- [WORK INSTRUCTION] Substitute "Trainer" for "Sneaker" in the lines below and give them again with nothing else changed. Omit the pictures.

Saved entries
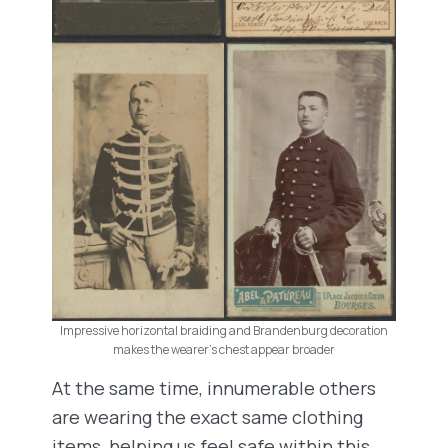
Impressive horizontal braiding and Brandenburg decoration
makes the wearer’s chest appear broader
At the same time, innumerable others
are wearing the exact same clothing
items, helping us feel safe within this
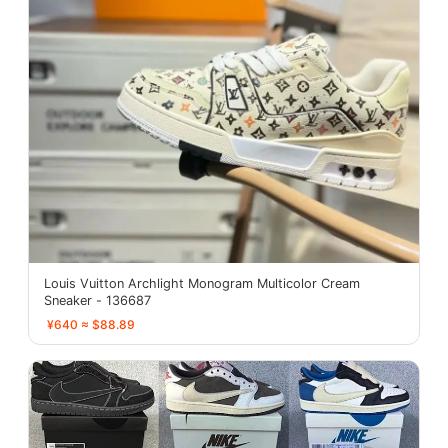
Louis Vuitton Archlight Monogram Multicolor Cream
Sneaker - 136687
¥640 ≈ $88.89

- [SOLUTION]
Impressive horizontal braiding and Brandenburg decoration
makes the wearer’s chest appear broader
At the same time, innumerable others
are wearing the exact same clothing
items, helping us feel safe within this
Louis Vuitton Archlight Monogram Multicolor Cream
Trainer - 136687
¥640 ≈ $88.89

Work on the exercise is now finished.